Jusqu’à présent le djihadisme avait en France produit des victimes innocentes, nombreuses, trop nombreuses. Il vient de fabriquer un héros et un martyr.
Un pas avait été franchi le 26 juillet 2016 lorsque, pour la première fois dans notre pays depuis les guerres de Vendée, un prêtre avait été assassiné alors qu’il disait la messe à Saint Etienne du Rouvray. « Vas t’en Satan » furent les dernières paroles prononcées par le père Hamel, à l’attention de son bourreau, avant de succomber de dix-huit coups de couteau, égorgé à genoux devant le maître autel. C’était également le premier meurtre d’un prêtre perpétré par l’Etat islamique sur le territoire européen.
Le lieutenant-colonel Arnaud Beltrame a fait plus que faire face. Il est allé volontairement, à mains nues, au-devant du danger pour le raisonner, le contenir, le désarmer. Comme autrefois l’un de nos grands serviteurs de l’Etat, le général Philippe Rondot, proposant de prendre la place des moines de Tibhirine, retenus prisonniers par le G.I.A. algérien, il s’est volontairement substitué aux otages détenus dans le super-marché de Trèbes par le terroriste islamiste. Face à l’aussi vaine que stupide monstruosité de l’hybris, il savait pertinemment que ses chances d’en revenir étaient quasi nulles.
A quoi pensait-il à ce moment précis ? Arnaud Beltrame, brillant officier de gendarmerie, était au plus profond de lui-même animé de deux passions pour lui indissociables : le service de la France et sa foi chrétienne. En ces temps où il est de bon ton de ramener les services publics et les fonctionnaires qui les assurent à des coûts et des charges qu’il convient de réduire, il nous a montré au plus haut point ce qui anime la plupart de ceux qui consacrent leur vie au service de l’Etat : le sens du devoir et la passion de servir leurs concitoyens.

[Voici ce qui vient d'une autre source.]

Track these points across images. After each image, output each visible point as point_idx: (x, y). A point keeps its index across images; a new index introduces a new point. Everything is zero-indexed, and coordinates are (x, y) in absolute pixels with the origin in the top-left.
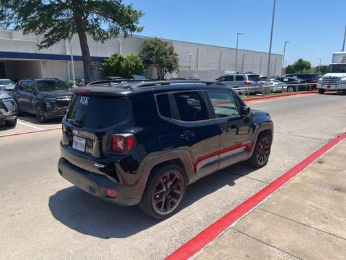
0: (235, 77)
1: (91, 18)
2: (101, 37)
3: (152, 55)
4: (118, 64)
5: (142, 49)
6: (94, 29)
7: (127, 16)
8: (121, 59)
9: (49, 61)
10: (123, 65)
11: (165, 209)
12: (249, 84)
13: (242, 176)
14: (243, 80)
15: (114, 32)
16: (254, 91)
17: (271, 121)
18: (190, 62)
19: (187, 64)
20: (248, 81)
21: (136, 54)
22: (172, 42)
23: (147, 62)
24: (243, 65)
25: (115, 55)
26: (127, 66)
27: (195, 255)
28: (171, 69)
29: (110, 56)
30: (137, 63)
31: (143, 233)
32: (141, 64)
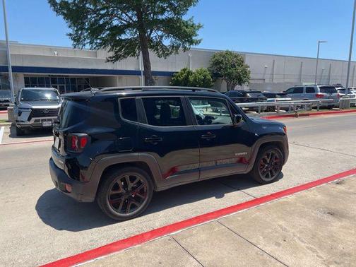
0: (305, 89)
1: (155, 35)
2: (164, 52)
3: (221, 68)
4: (187, 78)
5: (211, 63)
6: (157, 46)
7: (185, 31)
8: (190, 73)
9: (124, 77)
10: (191, 78)
11: (124, 210)
12: (321, 97)
13: (239, 190)
14: (314, 92)
15: (175, 48)
16: (327, 105)
17: (284, 134)
18: (264, 74)
19: (261, 77)
20: (319, 93)
21: (205, 68)
22: (245, 54)
23: (216, 76)
24: (329, 76)
25: (184, 70)
26: (195, 80)
27: (112, 254)
28: (241, 82)
29: (179, 71)
30: (205, 76)
31: (94, 230)
32: (209, 77)
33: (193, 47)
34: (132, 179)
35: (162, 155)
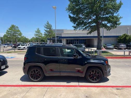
10: (127, 38)
33: (117, 26)
34: (37, 70)
35: (46, 65)
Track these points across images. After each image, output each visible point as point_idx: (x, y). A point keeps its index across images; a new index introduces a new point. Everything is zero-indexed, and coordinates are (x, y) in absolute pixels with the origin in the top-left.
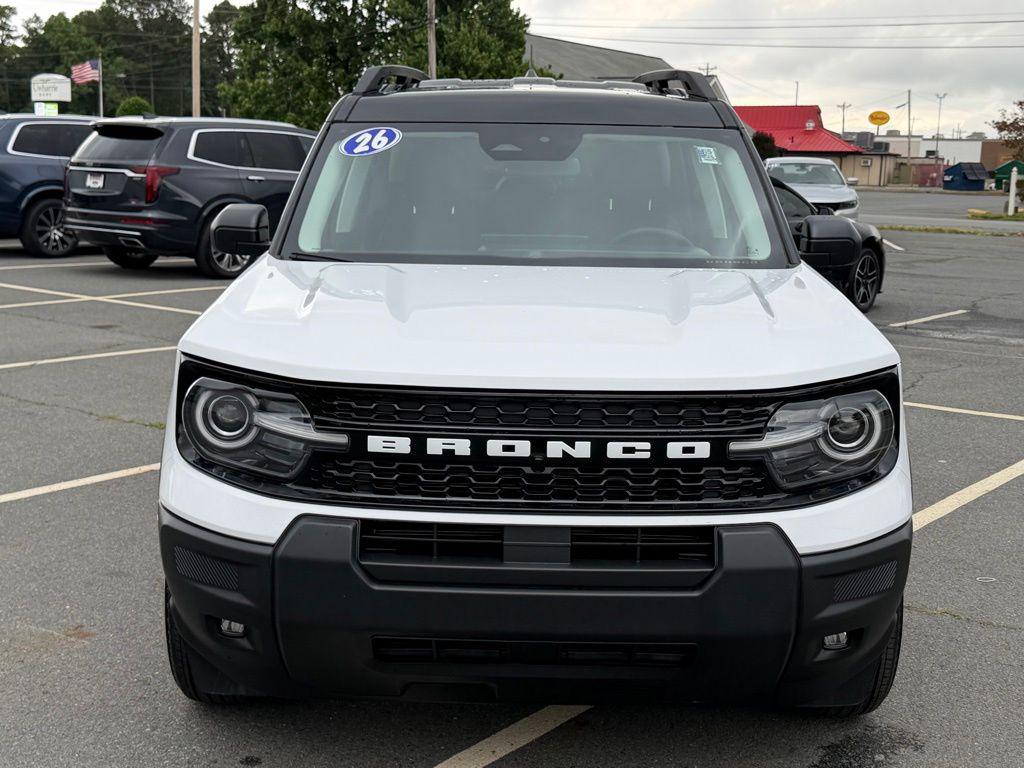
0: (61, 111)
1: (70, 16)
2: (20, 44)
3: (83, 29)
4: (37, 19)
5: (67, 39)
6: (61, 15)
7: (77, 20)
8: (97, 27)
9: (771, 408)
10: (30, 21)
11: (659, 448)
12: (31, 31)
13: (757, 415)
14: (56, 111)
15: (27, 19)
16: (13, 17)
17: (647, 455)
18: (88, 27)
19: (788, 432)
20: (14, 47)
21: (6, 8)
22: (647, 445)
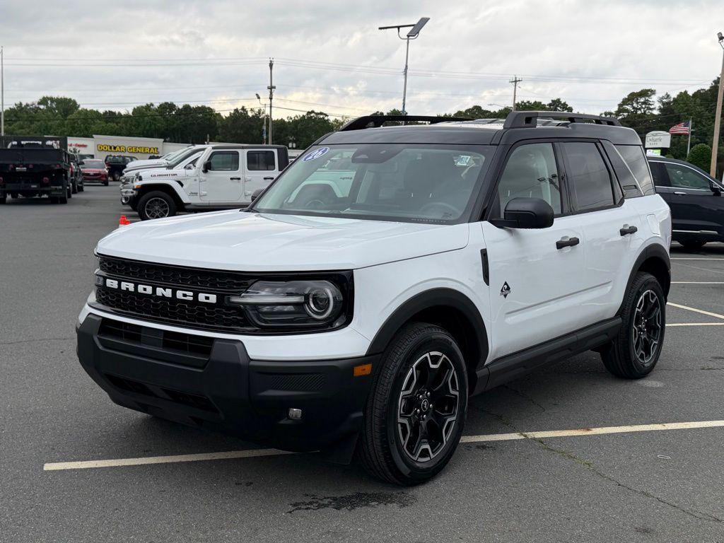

Mais le lieutenant-colonel Arnaud Beltrame dont le regard clair reflétait la droiture et la bienveillance, était aussi animé d’une foi chrétienne profonde qu’il ne pouvait dissocier de son amour de la France. Comme l’écrit le Père Jean Baptiste, chanoine régulier de l’abbaye de Lagrasse qui s’apprêtait à le marier religieusement et qui l’a accompagné jusqu’à la fin, il savait qu « ’il n’y a pas de plus grand amour que de donner sa vie pour les siens » (Evangile de Jésus Christ selon Saint Jean, 15, 13). En ce début de semaine sainte, on ne peut être que frappé par cette souffrance qu’il a volontairement endurée au profit des autres, à notre profit. Avait-il en tête, ce vendredi des Rameaux, le Christ sentant l’inéluctabilité de son sacrifice à l’approche de la Passion ? Ou, plus simplement, la croyance en le fait que son charisme, sa sérénité, sa tranquille assurance, reflet inversé de la fébrilité agressive de son vis-à-vis, permettrait de ramener à la raison un esprit faible et égaré ? Sa modestie a parlé par la bouche des siens : selon sa mère, il n’a probablement eu le sentiment, à cet instant, que de faire son métier. Entre le chevalier Bayard et Saint Martin de Tours, en plus d’être un héros, le lieutenant-colonel Arnaud Beltrame est un exemple. Ce vendredi 23 mars 2018 est une date importante dont on ne mesure sans doute pas encore aujourd’hui toute la portée.